Set in New Orleans in 1852, Jezebel is Julie Marsden (Davis), a spoiled and headstrong southern flirt. She is engaged to Preston Dillard (Fonda) a prominent young businessman. Julie's constant demands for Preston's attention finally backfire when she insists on wearing a red evening gown to the annual Olympus Ball. Blatantly defying the time-honored code of propriety that unmarried women always wear white gowns to the ball. She creates a scandal and loses Preston in the process.

A year later Preston returns from up north with a Yankee bride in tow. When a sudden outbreak of Yellow Fever strikes and Preston catches the highly contagious disease someone must be willing to go with him to the quarantined Yellow Fever colony to desperately fight for his life.

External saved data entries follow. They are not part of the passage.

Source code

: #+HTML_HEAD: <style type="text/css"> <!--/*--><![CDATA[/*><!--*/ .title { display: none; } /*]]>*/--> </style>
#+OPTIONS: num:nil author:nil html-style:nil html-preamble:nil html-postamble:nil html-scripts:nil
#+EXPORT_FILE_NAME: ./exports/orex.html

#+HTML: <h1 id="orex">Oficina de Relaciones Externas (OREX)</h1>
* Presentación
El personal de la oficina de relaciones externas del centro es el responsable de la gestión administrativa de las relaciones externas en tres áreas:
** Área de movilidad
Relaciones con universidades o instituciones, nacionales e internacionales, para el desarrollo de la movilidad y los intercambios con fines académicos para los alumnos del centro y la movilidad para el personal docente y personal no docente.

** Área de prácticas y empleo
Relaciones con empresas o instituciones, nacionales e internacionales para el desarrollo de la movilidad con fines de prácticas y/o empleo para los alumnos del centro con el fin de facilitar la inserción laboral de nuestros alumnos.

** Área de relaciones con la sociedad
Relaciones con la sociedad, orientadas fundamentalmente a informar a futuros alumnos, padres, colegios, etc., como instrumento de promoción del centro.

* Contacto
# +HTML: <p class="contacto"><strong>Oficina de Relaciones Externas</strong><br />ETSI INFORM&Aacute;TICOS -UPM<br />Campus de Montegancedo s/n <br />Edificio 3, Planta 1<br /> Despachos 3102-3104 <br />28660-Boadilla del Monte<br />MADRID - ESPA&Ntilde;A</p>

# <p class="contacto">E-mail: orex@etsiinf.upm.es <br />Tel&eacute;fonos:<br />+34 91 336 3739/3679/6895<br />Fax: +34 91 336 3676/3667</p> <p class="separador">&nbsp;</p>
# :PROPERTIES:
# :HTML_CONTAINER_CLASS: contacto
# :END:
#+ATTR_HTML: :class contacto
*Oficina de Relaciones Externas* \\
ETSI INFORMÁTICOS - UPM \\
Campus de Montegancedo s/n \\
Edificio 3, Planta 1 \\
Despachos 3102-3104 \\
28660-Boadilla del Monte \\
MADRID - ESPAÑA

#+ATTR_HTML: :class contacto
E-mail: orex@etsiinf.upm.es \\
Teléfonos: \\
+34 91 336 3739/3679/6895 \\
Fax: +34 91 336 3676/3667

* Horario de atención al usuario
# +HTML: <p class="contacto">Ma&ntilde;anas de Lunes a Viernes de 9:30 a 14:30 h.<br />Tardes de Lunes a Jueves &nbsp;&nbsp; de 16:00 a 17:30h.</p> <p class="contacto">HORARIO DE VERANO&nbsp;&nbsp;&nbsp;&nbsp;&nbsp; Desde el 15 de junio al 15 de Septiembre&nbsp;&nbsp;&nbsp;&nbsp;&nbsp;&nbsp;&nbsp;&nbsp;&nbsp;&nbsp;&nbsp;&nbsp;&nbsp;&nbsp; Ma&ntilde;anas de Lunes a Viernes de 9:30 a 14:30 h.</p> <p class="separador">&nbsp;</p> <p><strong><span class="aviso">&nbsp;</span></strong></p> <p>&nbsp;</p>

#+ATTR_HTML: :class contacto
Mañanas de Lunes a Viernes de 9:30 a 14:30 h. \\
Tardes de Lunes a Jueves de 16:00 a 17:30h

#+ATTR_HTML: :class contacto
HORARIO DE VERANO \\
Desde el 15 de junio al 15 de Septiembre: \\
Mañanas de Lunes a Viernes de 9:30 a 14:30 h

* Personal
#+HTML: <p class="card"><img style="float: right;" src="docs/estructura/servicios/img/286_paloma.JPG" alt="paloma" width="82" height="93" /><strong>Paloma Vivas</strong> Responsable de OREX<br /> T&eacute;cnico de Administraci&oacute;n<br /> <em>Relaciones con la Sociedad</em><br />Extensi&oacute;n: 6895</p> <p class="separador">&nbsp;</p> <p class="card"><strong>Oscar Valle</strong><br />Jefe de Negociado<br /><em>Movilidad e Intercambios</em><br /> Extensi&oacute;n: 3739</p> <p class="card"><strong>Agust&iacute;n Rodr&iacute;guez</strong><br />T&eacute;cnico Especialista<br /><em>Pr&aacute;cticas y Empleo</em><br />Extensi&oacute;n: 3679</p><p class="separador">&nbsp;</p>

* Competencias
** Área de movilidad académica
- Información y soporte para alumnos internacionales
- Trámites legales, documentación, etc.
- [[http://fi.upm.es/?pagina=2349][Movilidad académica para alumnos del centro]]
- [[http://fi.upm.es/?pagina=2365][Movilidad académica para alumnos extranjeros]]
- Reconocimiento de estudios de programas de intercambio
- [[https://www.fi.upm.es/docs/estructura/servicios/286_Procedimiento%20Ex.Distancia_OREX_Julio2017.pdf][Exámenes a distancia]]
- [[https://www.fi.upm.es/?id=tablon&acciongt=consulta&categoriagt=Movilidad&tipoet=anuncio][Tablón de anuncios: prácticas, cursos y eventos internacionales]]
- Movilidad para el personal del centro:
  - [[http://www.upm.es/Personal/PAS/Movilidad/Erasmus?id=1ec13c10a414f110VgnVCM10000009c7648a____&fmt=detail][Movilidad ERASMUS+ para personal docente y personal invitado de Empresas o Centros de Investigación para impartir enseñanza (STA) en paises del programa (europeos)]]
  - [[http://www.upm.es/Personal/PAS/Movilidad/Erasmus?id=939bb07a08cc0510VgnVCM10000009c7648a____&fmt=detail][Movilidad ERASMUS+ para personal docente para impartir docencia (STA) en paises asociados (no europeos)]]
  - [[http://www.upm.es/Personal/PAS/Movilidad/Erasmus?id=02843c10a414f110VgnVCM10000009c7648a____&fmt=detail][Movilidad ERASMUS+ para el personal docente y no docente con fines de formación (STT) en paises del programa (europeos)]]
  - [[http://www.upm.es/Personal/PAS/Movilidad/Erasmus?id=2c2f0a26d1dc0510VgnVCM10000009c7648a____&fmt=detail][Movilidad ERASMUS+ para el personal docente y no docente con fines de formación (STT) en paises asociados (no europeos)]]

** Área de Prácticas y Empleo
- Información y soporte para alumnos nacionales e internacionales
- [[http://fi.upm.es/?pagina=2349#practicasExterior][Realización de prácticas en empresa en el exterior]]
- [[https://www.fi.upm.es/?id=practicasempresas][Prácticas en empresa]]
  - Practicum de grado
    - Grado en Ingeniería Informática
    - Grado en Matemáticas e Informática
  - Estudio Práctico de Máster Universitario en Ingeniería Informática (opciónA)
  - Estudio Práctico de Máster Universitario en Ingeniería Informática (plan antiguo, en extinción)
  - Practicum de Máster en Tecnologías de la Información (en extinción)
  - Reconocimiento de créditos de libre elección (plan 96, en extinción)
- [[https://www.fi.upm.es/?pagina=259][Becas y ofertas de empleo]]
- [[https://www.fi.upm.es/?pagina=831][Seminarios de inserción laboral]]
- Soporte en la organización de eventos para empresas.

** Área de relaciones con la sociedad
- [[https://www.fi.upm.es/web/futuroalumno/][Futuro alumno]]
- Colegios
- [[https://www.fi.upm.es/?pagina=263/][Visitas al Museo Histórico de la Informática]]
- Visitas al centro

Will it be the wife or the Jezebel?

The fine supporting cast includes George Brent as Buck Cantrell the man in love with Julie, the imposing Donald Crisp as Dr. Livingstone and Fay Bainter who won the Supporting Actress Award for her role as Aunt Belle.

Max Steiner's sweeping score is similar to the more famous one he would write for Gone with the Wind the following year. Jezebel is a memorable movie that unfortunately gets too often overlooked, sitting as it does smack in the middle of the giant shadow cast by Gone with the Wind.